Revisiting Numeric Form

by Eileen Wagner

Six years ago, I wrote about a key-agnostic way of looking at tags. I don't often go back to old ideas, but it seems that this one remained sensible.

Since 2019, I've seen many more people using hand signs to teach barbershop tags, as described on page 2 here. If you learn and teach tags using hand signs, you're halfway there using numeric notation. More than that, I am certainly not the first person to write down tags and other short pieces with numeric notation.

History of Numeric Notation in Barbershop

I found a worksheet from an event I attended back in 2015, the Directors College in Biezenmortel (NL), where Dr. Christopher Peterson wrote down a familiar warm-up in numeric notation.

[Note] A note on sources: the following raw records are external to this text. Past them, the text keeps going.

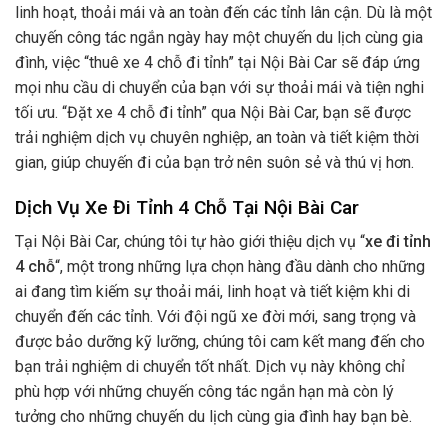
linh hoạt, thoải mái và an toàn đến các tỉnh lân cận. Dù là một
chuyến công tác ngắn ngày hay một chuyến du lịch cùng gia
đình, việc “thuê xe 4 chỗ đi tỉnh” tại Nội Bài Car sẽ đáp ứng
mọi nhu cầu di chuyển của bạn với sự thoải mái và tiện nghi
tối ưu. “Đặt xe 4 chỗ đi tỉnh” qua Nội Bài Car, bạn sẽ được
trải nghiệm dịch vụ chuyên nghiệp, an toàn và tiết kiệm thời
gian, giúp chuyến đi của bạn trở nên suôn sẻ và thú vị hơn.
Dịch Vụ Xe Đi Tỉnh 4 Chỗ Tại Nội Bài Car
Tại Nội Bài Car, chúng tôi tự hào giới thiệu dịch vụ “
xe đi tỉnh
4 chỗ
“, một trong những lựa chọn hàng đầu dành cho những
ai đang tìm kiếm sự thoải mái, linh hoạt và tiết kiệm khi di
chuyển đến các tỉnh. Với đội ngũ xe đời mới, sang trọng và
được bảo dưỡng kỹ lưỡng, chúng tôi cam kết mang đến cho
bạn trải nghiệm di chuyển tốt nhất. Dịch vụ này không chỉ
phù hợp với những chuyến công tác ngắn hạn mà còn lý
tưởng cho những chuyến du lịch cùng gia đình hay bạn bè.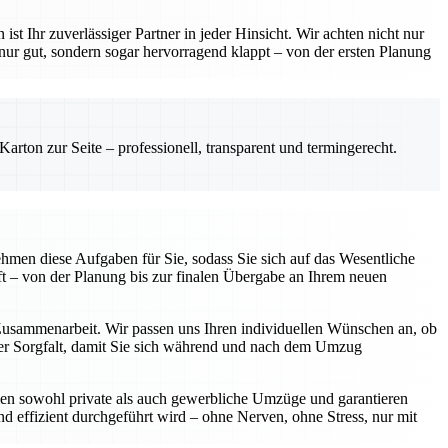
hr zuverlässiger Partner in jeder Hinsicht. Wir achten nicht nur
 nur gut, sondern sogar hervorragend klappt – von der ersten Planung
rton zur Seite – professionell, transparent und termingerecht.
hmen diese Aufgaben für Sie, sodass Sie sich auf das Wesentliche
t – von der Planung bis zur finalen Übergabe an Ihrem neuen
 Zusammenarbeit. Wir passen uns Ihren individuellen Wünschen an, ob
oßer Sorgfalt, damit Sie sich während und nach dem Umzug
hmen sowohl private als auch gewerbliche Umzüge und garantieren
und effizient durchgeführt wird – ohne Nerven, ohne Stress, nur mit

Chordal Exercise 2 (Peel-off)

By chance I found Al Landry's "Good In All Things" over at BarbershopTags.com. It seems that Bob Landry, his father, had an entire "Little Black Book" with numeric notation. All of a sudden we're not just looking at one tag, but up to 266 tags in numeric notation!

Introducing: numtags

All this led me to develop a little web app for tags in numeric notation. I call it numtags. It is meant as an addendum to BarbershopTags.com for people who prefer learning and teaching in numeric notation.

The website is a progressive web app, so anyone can save it to their "Home" and use it like an app. The tags have to be written manually, in Markdown, in an open GitHub repository. Not everything is perfect, but this is a starting place for people to get to know the system!

Notational Ambiguity

I had to make some notational choices. Since 2019, the Wikipedia entry for numeric notation has expanded to include better syntax and examples. I tried to keep most of it consistent with the generic use of numeric notation. Here are the notable choices.

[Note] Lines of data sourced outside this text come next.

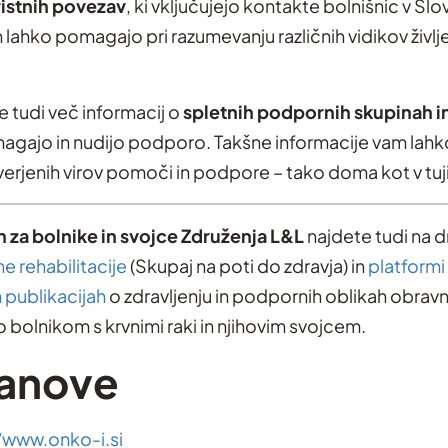
ristnih povezav
, ki vključujejo kontakte bolnišnic v Slove
am lahko pomagajo pri razumevanju različnih vidikov življ
 tudi več informacij o
spletnih podpornih skupinah i
gajo in nudijo podporo. Takšne informacije vam lahko 
verjenih virov pomoči in podpore – tako doma kot v tuji
 za bolnike in svojce Združenja L&L
najdete tudi na dr
 rehabilitacije
(Skupaj na poti do zdravja) in
platformi
 publikacijah
o zdravljenju in podpornih oblikah obravn
 bolnikom s krvnimi raki in njihovim svojcem.
tanove
/www.onko-i.si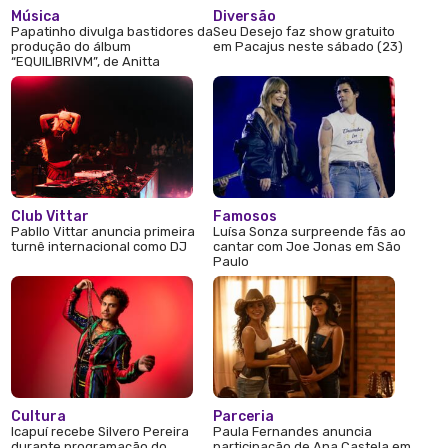
Música
Diversão
Papatinho divulga bastidores da
Seu Desejo faz show gratuito
produção do álbum
em Pacajus neste sábado (23)
“EQUILIBRIVM”, de Anitta
Club Vittar
Famosos
Pabllo Vittar anuncia primeira
Luísa Sonza surpreende fãs ao
turnê internacional como DJ
cantar com Joe Jonas em São
Paulo
Cultura
Parceria
Icapuí recebe Silvero Pereira
Paula Fernandes anuncia
durante programação do
participação de Ana Castela em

These decisions are here to promote clarity. Imagine yourself at 4 a.m., after your fifth Hefeweizen, in a dim staircase trying to learn a 7-part tag... Let's keep it as straightforward as possible!

Unicode and Design Explorations

My previous attempt to use Georgian letters for lack of good Unicode was clearly misguided. Nobody wants that. But we do need fixed widths for the accidentals so everything lines up. For numtags I chose JetBrains Mono as it is one of the few monospace typefaces that has these glyphs defined. I don't particularly like it; I am close to forking an open-source font and adding my own glyphs, unless someone more talented stops me.

As to layout, there are multi-voice numeric notations where the lyrics are in the middle of the voices. Bob Landry does it this way. The German Ziffernsystem has not decided, either. I find it hard, often, to squeeze the lyrics in, and opt to do multiple lines to keep the alignment clear. For now, they are at the bottom.